Real interest rates have tended to be materially higher in emerging countries and have been a beneficiary of policy easing up to this point, though if currency weakness leads to a renewed rise in inflation, then this trend could go into reverse.

Paradoxical forces

In assessing the current investment landscape, one could summarise that, if an economic downturn of epic proportions would appear to represent something of an ‘irresistible force’, so the counter-acting policy initiatives we have seen can be viewed as the proverbial ‘immovable object’.

Massive liquidity provision has meant that the S&P 500 index is trading at a near identical level to where it was 12 months ago, just as profits collapse. In the past few weeks, as we follow price action in markets, we have tended to observe that it has been policy announcements which have been the catalyst for a rebound rally in late March and early April, but over the past several weeks we have witnessed something of a stalemate in markets, with central bankers adopting more of a wait-and-see approach.
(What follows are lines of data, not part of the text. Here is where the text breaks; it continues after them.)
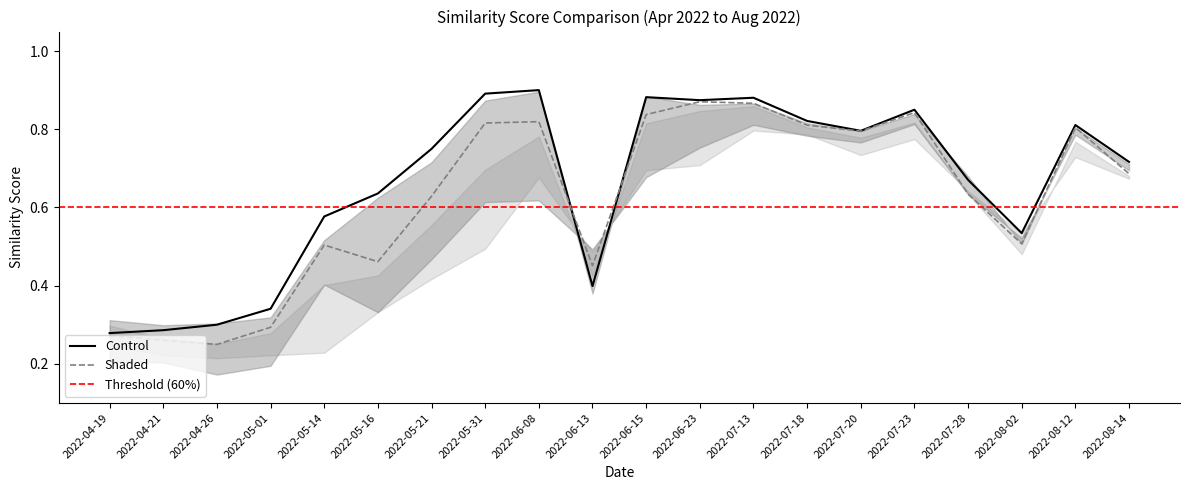

At which category does Shaded_upper reach its first local peak?

2022-06-08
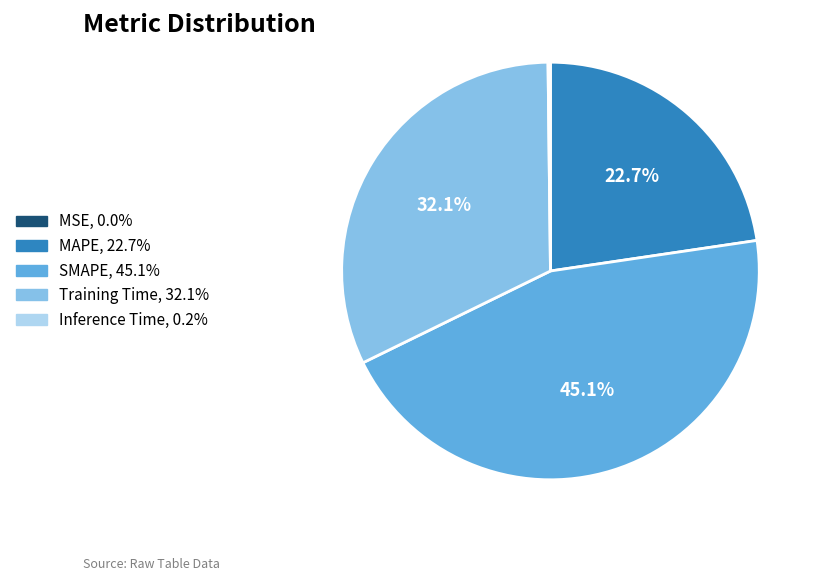

What percentage is NOT represented by Training Time?

67.9%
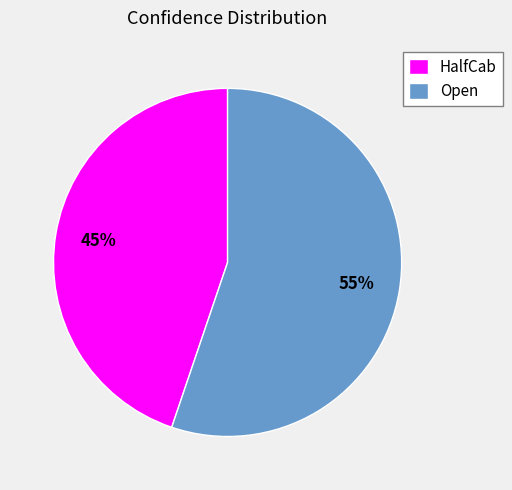

Which slice is the largest?

Open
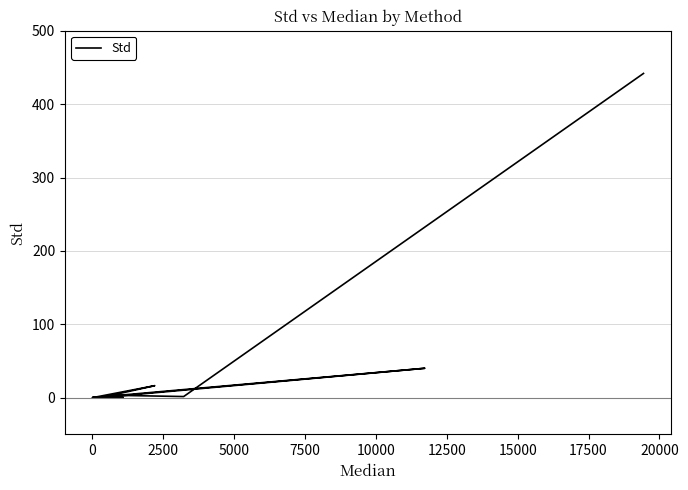

Is it true that the value at 2500 is -152.1?

False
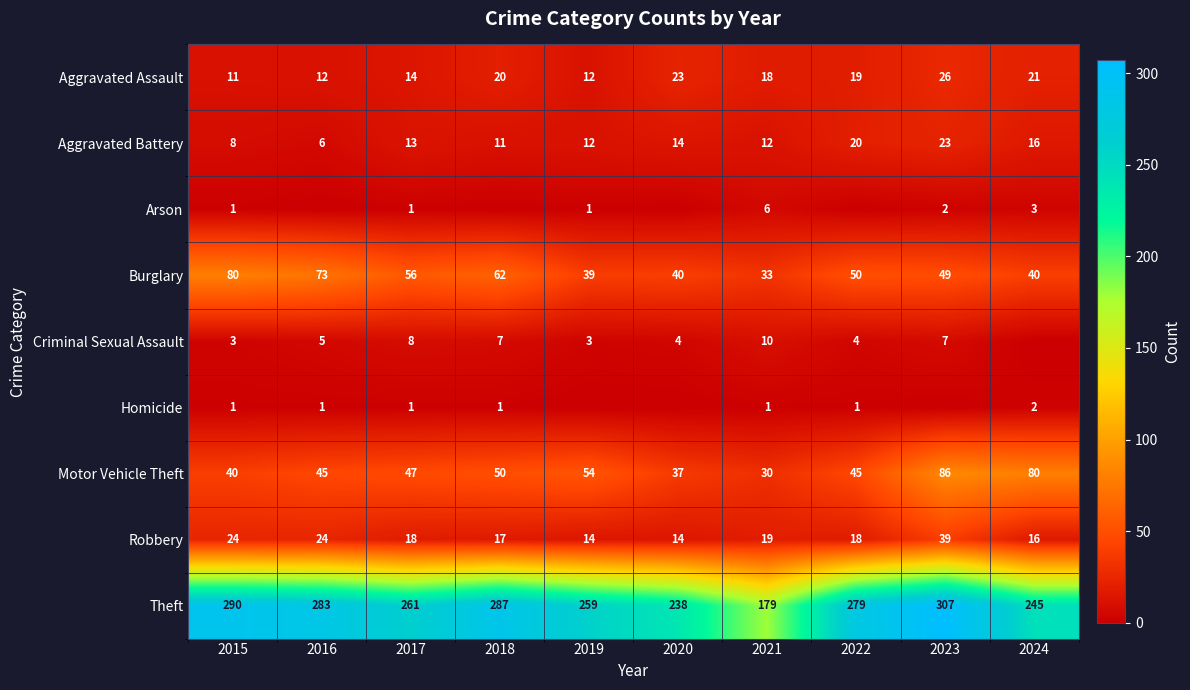

True or false: Theft has a value of 163 at 2023.

False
It would appear that we are waiting to see if the virus can be contained and lockdown restrictions eased, enabling a more cheerful economic prognosis as we head into 2021, or whether a renewed deterioration in the backdrop could see a further loss of confidence in markets, requiring yet more policy intervention.

In this way, we see something of an arm-wrestle underway and although volatility has recently been trending lower, it would not be too surprising to see markets lurch suddenly in one direction or the other.

Looking ahead

We believe that it pays to keep an open mind. We are inclined to believe that there may be some over-optimism in terms of how quickly economic activity can recover in the second half of the year. At the same time, the level of policy support we have witnessed in the past several months is unprecedented.

Ostensibly it will always be very difficult for policymakers to calibrate the size of their policy response to a shock, the nature of which we simply have not seen before. Given the perils we currently face, it is understandable that policymakers continue to see risks skewed to the downside – noting that there is still some complacency that Covid-19 will only prove to be very temporary in nature.

This being the case – one could imagine that, in the same way a golfer who needs to play a short shot over a scary-looking hazard may be inclined be to over-club the pin, similarly in the current situation, policymakers will judge that there is far more danger should their efforts come up too short.

In this case, we do not think that we have seen an end to policy easing measures and we would certainly expect the ECB to expand on its PEPP in June.

As mentioned before, we don’t expect the path ahead to be a straight line and so vigilance is required as we adopt a mindset of wanting to sell on strength and add on weakness.